- Full name: Solange Marie Christine Louise de Labriffe
- Other names: Solange de Labriffe; Solange de Noailles;
- Born: 5 April 1898 Amiens, France
- Died: 3 November 1976 (aged 78) Paris, France
- Buried: Château de Maintenon
- Noble family: Labriffe [fr] (by birth); Noailles (by marriage);
- Spouse: Jean Maurice Paul Jules de Noailles ​ ​(m. 1919; died 1945)​
- Issue: Geneviève de Noailles; Adrien Maurice de Noailles;
- Father: Camille de Labriffe
- Mother: Anne-Marie de Vassart d'Hozier
- Occupation: Journalist; fashion editor;

= Solange d'Ayen =

French noblewoman and journalist (1898–1976)

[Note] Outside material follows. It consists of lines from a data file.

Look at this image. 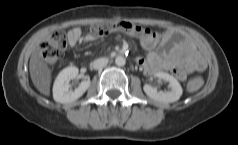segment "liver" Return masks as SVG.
I'll use <instances>...</instances> for the list:
<instances>
[{
    "label": "liver",
    "mask_w": 238,
    "mask_h": 145,
    "mask_svg": "<svg viewBox=\"0 0 238 145\" xmlns=\"http://www.w3.org/2000/svg\"><path fill=\"white\" fill-rule=\"evenodd\" d=\"M29 71L31 80L37 90L43 95L49 96L52 71L43 59L40 46H36L31 54Z\"/></svg>",
    "instance_id": "6515ba94"
}]
</instances>
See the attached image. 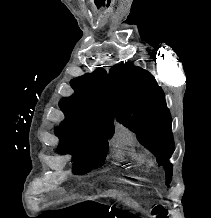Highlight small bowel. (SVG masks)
<instances>
[{
	"label": "small bowel",
	"mask_w": 211,
	"mask_h": 218,
	"mask_svg": "<svg viewBox=\"0 0 211 218\" xmlns=\"http://www.w3.org/2000/svg\"><path fill=\"white\" fill-rule=\"evenodd\" d=\"M54 194H60L62 193L61 189H56L55 191H53Z\"/></svg>",
	"instance_id": "small-bowel-1"
}]
</instances>
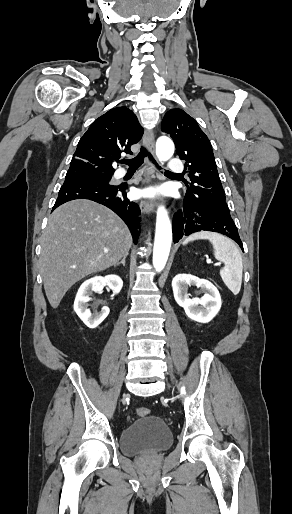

Solange Marie Christine Louise de Labriffe, Duchess of Ayen (5 April 1898 – 3 November 1976), known professionally as Solange d'Ayen, Solange de Noailles, and Solange de Labriffe, was a French noblewoman and journalist, known for being the fashion editor of French Vogue magazine from the 1920s until the 1940s. She also wrote for American Vogue. She was born into the House of Labriffe and was named Duchess of Ayen by marrying Jean Maurice Paul Jules de Noailles, the 6th Duke of Ayen in 1919, with whom she had two children.

She survived imprisonment under the Nazi regime in occupied France after being arrested by the Nazis in 1942. She died in Paris on 3 November 1976 at the age of 78.

==Early life==
Solange Marie Christine Louise de Labriffe was born in Amiens, in northern France, on 5 April 1898. Born into the House of Labriffe, her father was Camille, Count of Labriffe, and her mother was Countess Anne-Marie Vassart d'Hozier. She had an older sister, Marie de Labriffe (1893–1985).

==Career==
In the late 1920s, Solange started working as a fashion consultant and later became the fashion editor of French Vogue magazine under the name Solange de Noailles. By October 1928, she was signing her articles as Solange d'Ayen. She also wrote for American Vogue. Irish journalist Carmel Snow, who was working for Vogue at that time, said of Solange: "she was the person I most wanted at that time to fashion myself on". Solange was well-connected in the Paris social circle known as "le tout Paris" and introduced Snow to several members of the Paris elite.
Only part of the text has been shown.